Automutilation

L'automutilation est un problème sous-estimé. Pourtant, il toucherait un nombre croissant d'adolescent et de jeunes adultes, essentiellement des femmes. Plus d'un jeune sur dix serait concerné.

En français, on parle « d’automutilation » pour désigner les blessures et atteintes corporelles que l’on s’inflige à soi-même. Le terme n’est peut-être pas le plus adéquat On peut aussi utiliser le mot d'autoblessure.

L’autoblessure est un trouble, au même titre que l’anorexie, la boulimie…

L'automutilation consiste, comme son nom l'indique, à s'infliger des blessures de manière intentionnelle. Cela passe par de petites coupures avec un rasoir ou un cutter, des brûlures, des morsures… L'ado s'impose généralement cette souffrance à l'abri des regards de son entourage, en se cachant dans sa chambre ou la salle de bain.
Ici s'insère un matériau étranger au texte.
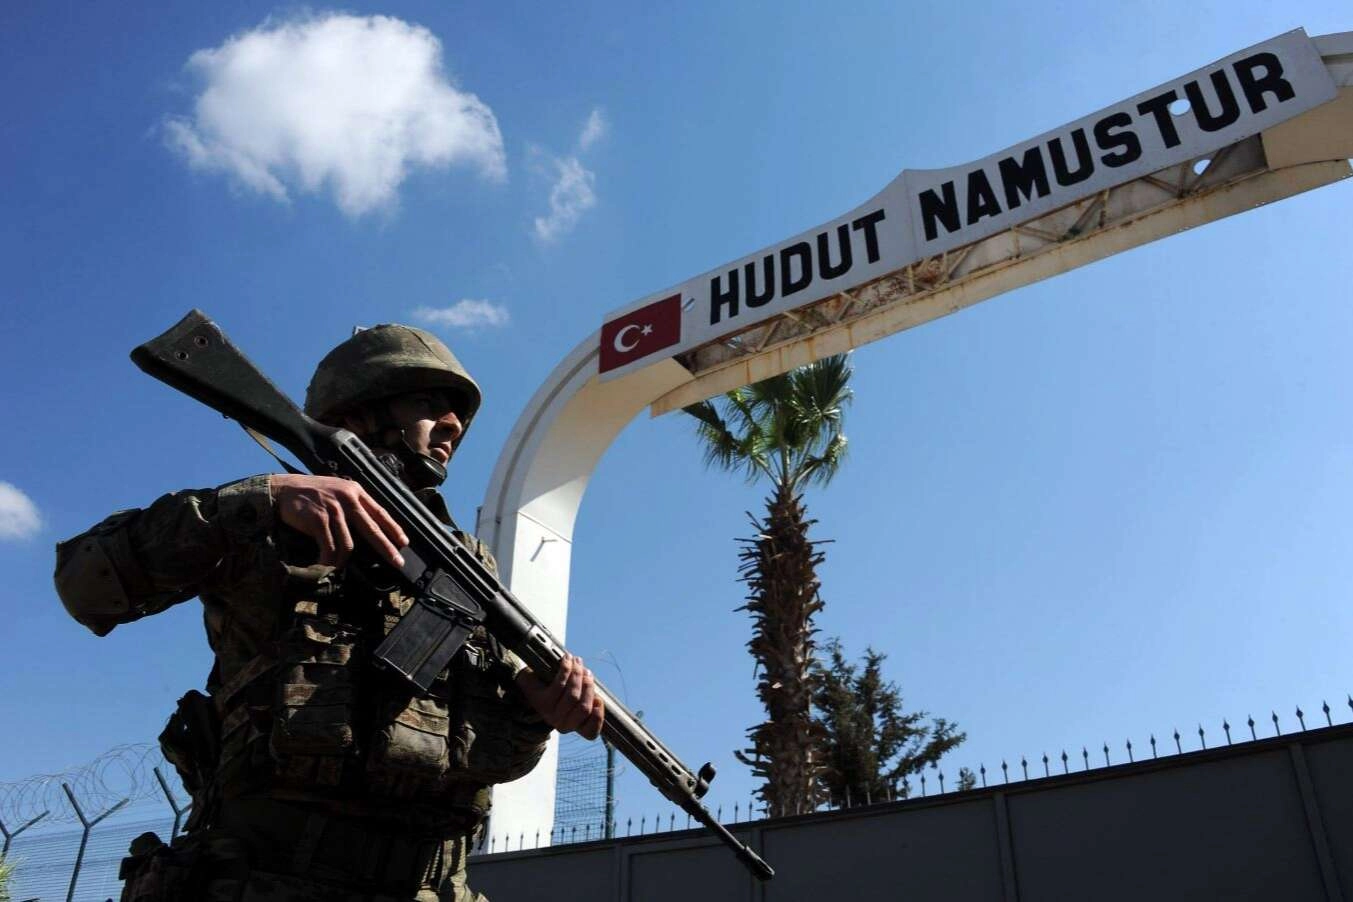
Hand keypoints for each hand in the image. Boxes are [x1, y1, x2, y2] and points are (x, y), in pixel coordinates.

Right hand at [269, 474, 407, 568]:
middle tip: (397, 562)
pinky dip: (329, 559)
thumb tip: (368, 526)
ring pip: (348, 543)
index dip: (393, 528)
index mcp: (355, 491)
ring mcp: (333, 509)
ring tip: (339, 567)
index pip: (380, 512)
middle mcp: (347, 499)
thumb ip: (352, 504)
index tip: (403, 542)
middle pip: (371, 529)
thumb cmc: (311, 493)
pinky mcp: (319, 520)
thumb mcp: (337, 491)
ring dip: (344, 560)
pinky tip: (326, 564)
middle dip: (386, 548)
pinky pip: (329, 546)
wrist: (283, 489)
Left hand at [515, 654, 604, 739]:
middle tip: (588, 672)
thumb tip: (591, 681)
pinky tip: (568, 659)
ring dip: (578, 675)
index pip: (590, 732)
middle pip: (583, 708)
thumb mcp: (573, 696)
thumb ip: (586, 693)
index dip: (598, 717)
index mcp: (574, 725)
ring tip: (578, 662)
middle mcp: (562, 724)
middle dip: (588, 687)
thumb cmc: (557, 690)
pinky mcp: (541, 701)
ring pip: (572, 695)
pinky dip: (566, 669)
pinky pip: (559, 684)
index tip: (599, 700)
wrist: (529, 684)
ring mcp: (551, 714)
Ces blessures pratiquées de manière répétée n'ont pas pour objet d'attirer l'attention, mais semble-t-il de permettre de contrôler ses émotions, ses angoisses, ses colères… à moins qu'il ne s'agisse d'un moyen de se réapproprier son corps.

Les personnes qui souffrent de ce trouble se blessent physiquement, de différentes manières. La coupure serait la pratique la plus utilisée, mais ce n’est pas la seule.

Généralement, l'automutilation s'atténue avec l'âge, et disparaît après quelques années.
l’autoblessure peut être une façon de transformer la douleur psychique en une douleur physique qu’on a la sensation de pouvoir contrôler. Finalement, s’infliger ces blessures, c’est une manière de « prendre possession de sa peau », d’essayer de reprendre le contrôle sur des choses que l’on subit.

l’autoblessure a également quelque chose à voir avec un « état dissociatif », une « dépersonnalisation » : on n’est plus soi-même pendant l’acte.

Au départ la scarification apparaît pour soulager la douleur psychologique, elle rend aussi « prisonnier » — c’est l’engrenage, l’escalade : les temps d’autoblessure prennent de plus en plus de place, de plus en plus d’importance. L’autoblessure n’est en aucun cas anodine : lorsque l’on se blesse, que l’on est violent envers soi-même, c’est que l’on souffre, que l’on est atteint par des angoisses importantes.